Matching Targets for
Automatic Speech Recognition
Automatic speech recognition usually targets optimum recognition performance on word level. This requires that the decision rule and the training approach should support this target, and be consistent. Nevertheless, in practice these requirements are not met completely, since, upon others,
- the standard decision rule minimizes sentence/segment error, instead of word error,
- the training criterion and the decision rule often are inconsistent,
- the recognition vocabulary is limited and therefore incomplete.
In this presentation, we will investigate, why the standard decision rule, in spite of its sentence/segment-based target, often implicitly also minimizes word error rate. We will also consider, how the choice of training criterion can support the use of the standard decision rule while retaining the target of minimum word error rate. Finally, we will discuss, how the out-of-vocabulary problem can be solved without blowing up the vocabulary, by incorporating character recognition into a standard word-based recognizer.

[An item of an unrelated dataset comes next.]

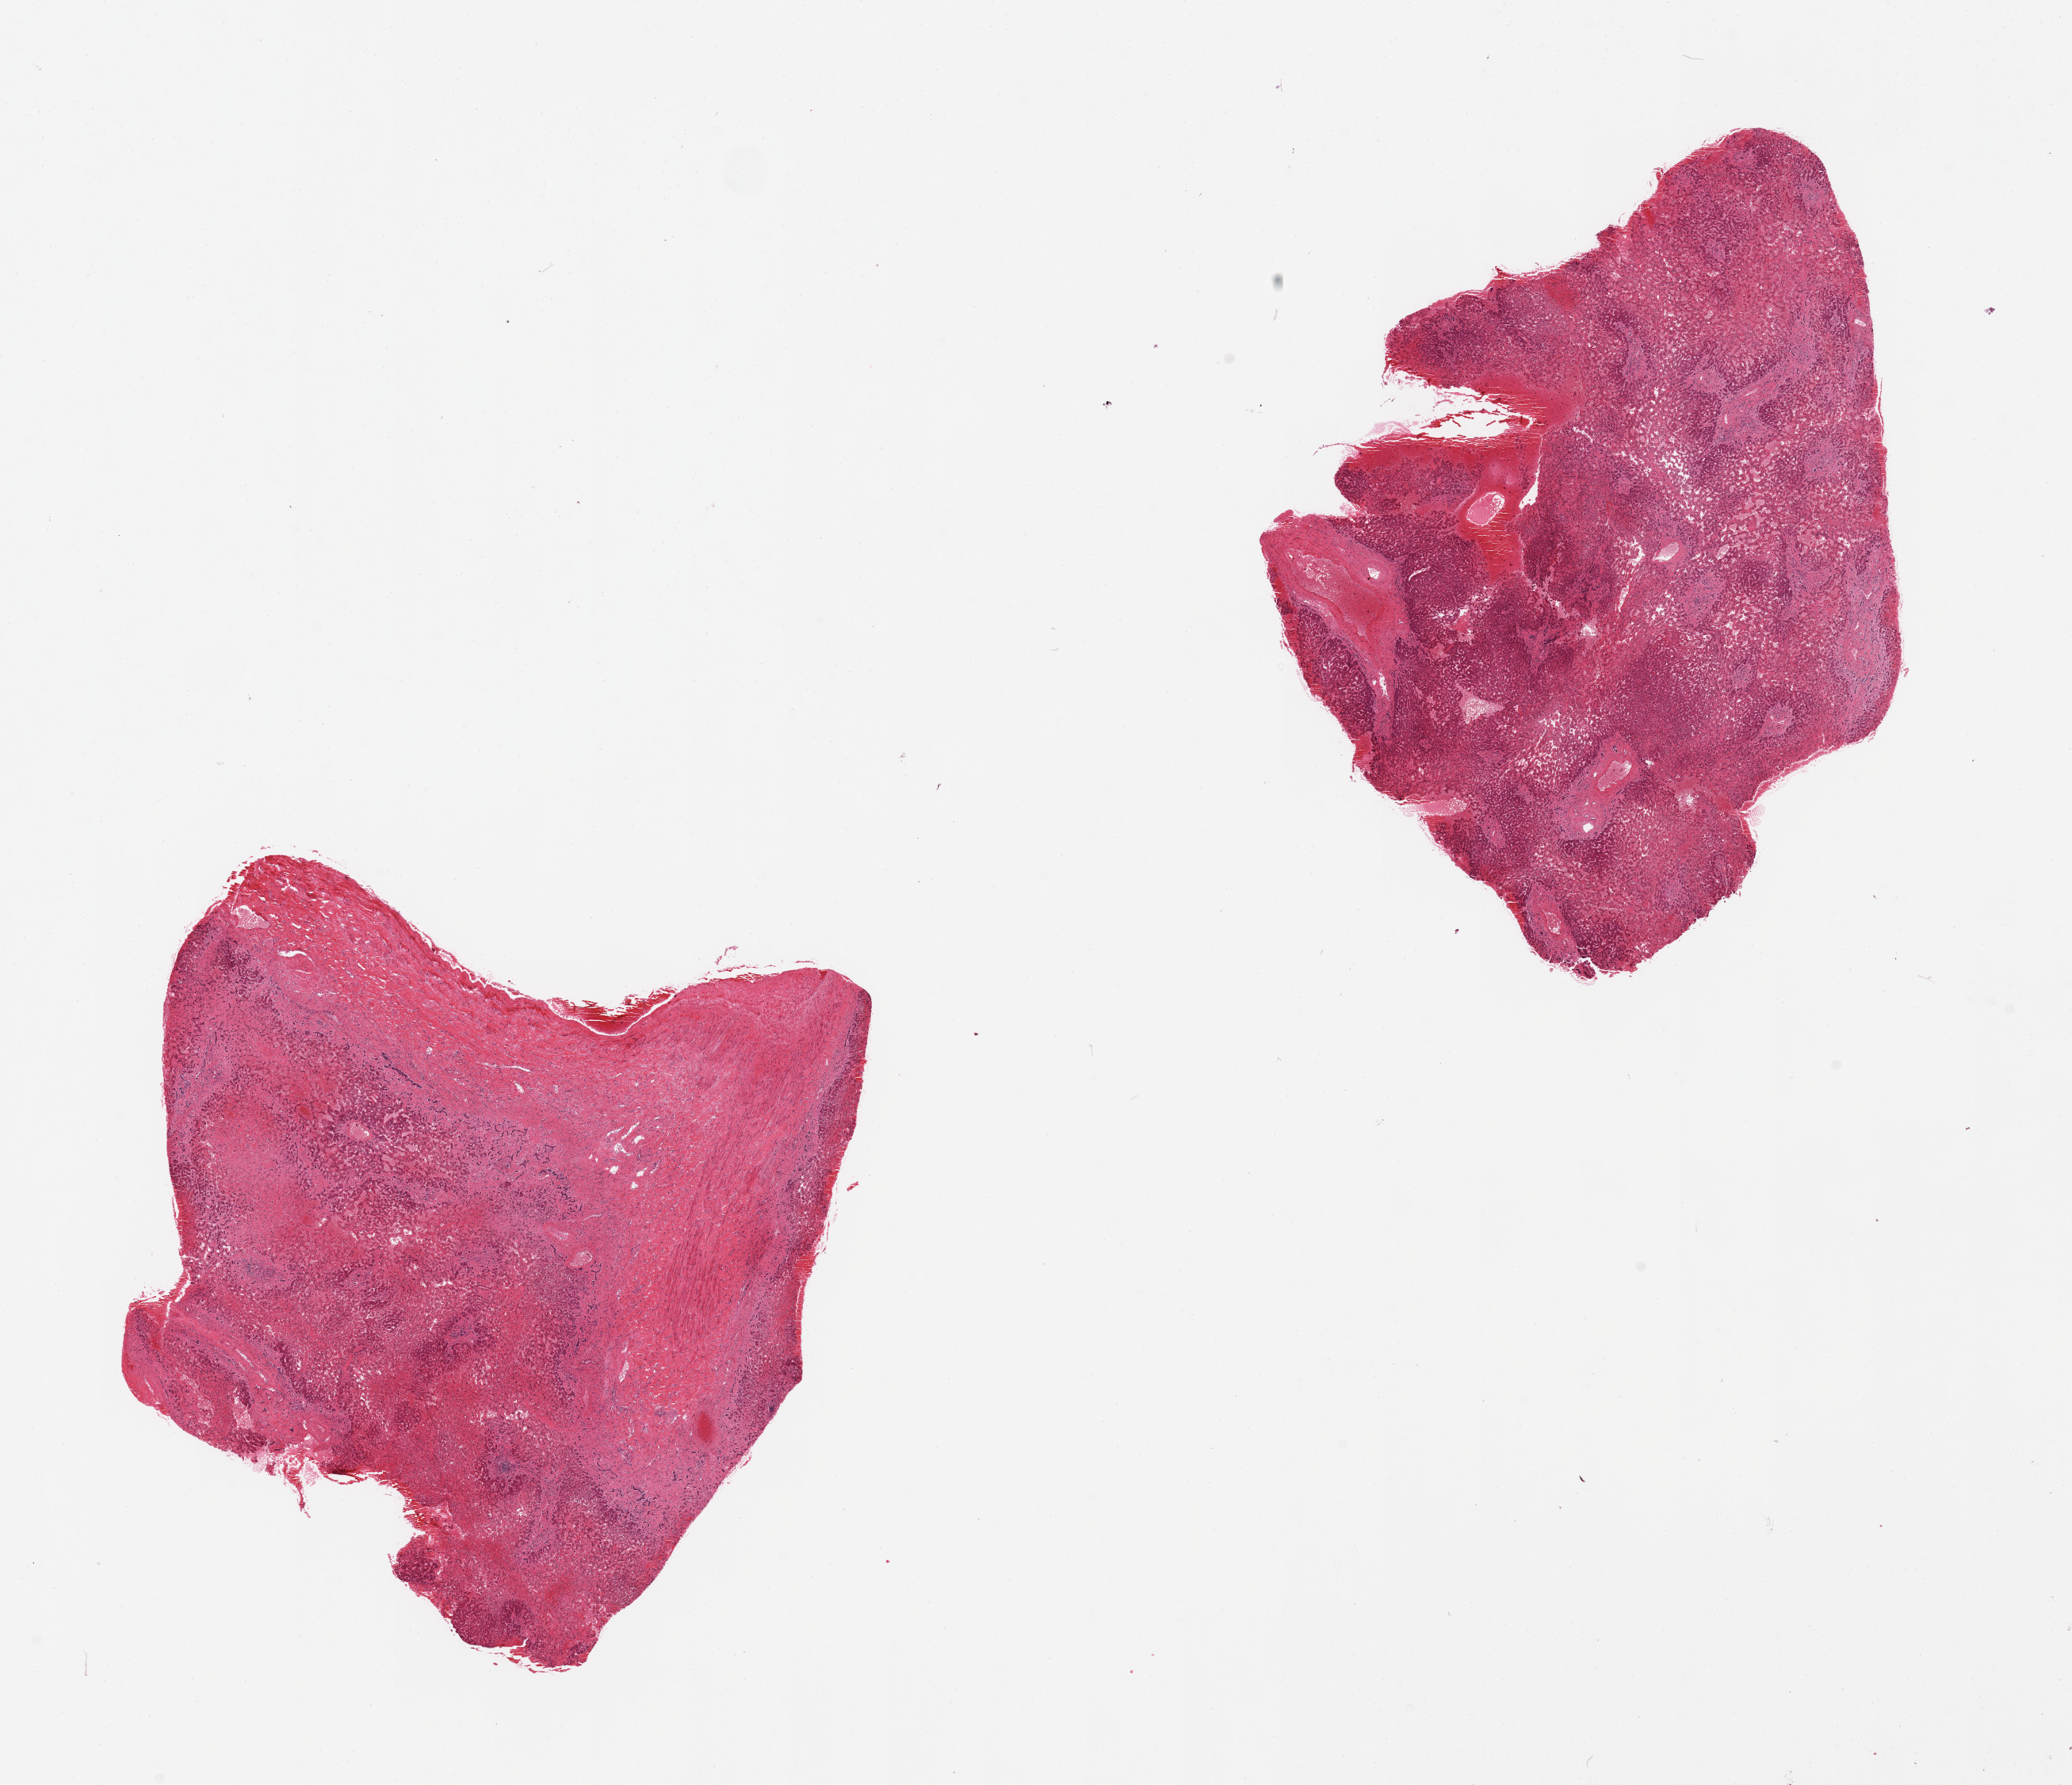
Digitized hematoxylin and eosin (H&E)-stained section, low-resolution overview of the scanned area, about 20.7 x 17.8 mm (from a 20x scan), PAXgene-fixed, paraffin-embedded tissue, section of liver (target tissue), tissue donor sample. Donor sex: female.
Reviewer comment on this tissue sample: 2 pieces, subtotal massive hepatic necrosis.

Ralf Schlueter studied physics at RWTH Aachen University, Germany, and Edinburgh University, UK. He received the Diplom degree with honors in physics in 1995 and the Dr.rer.nat. degree with honors in computer science in 2000, from RWTH Aachen University. From November 1995 to April 1996, Ralf Schlueter was with the Institute for Theoretical Physics B at RWTH Aachen, where he worked on statistical physics and stochastic simulation techniques. Since May 1996, Ralf Schlueter has been with the Computer Science Department at RWTH Aachen University, where he currently is senior researcher and leads the automatic speech recognition group at the Human Language Technology and Pattern Recognition institute. His research interests cover speech recognition, discriminative training, decision theory, stochastic modeling, and signal analysis.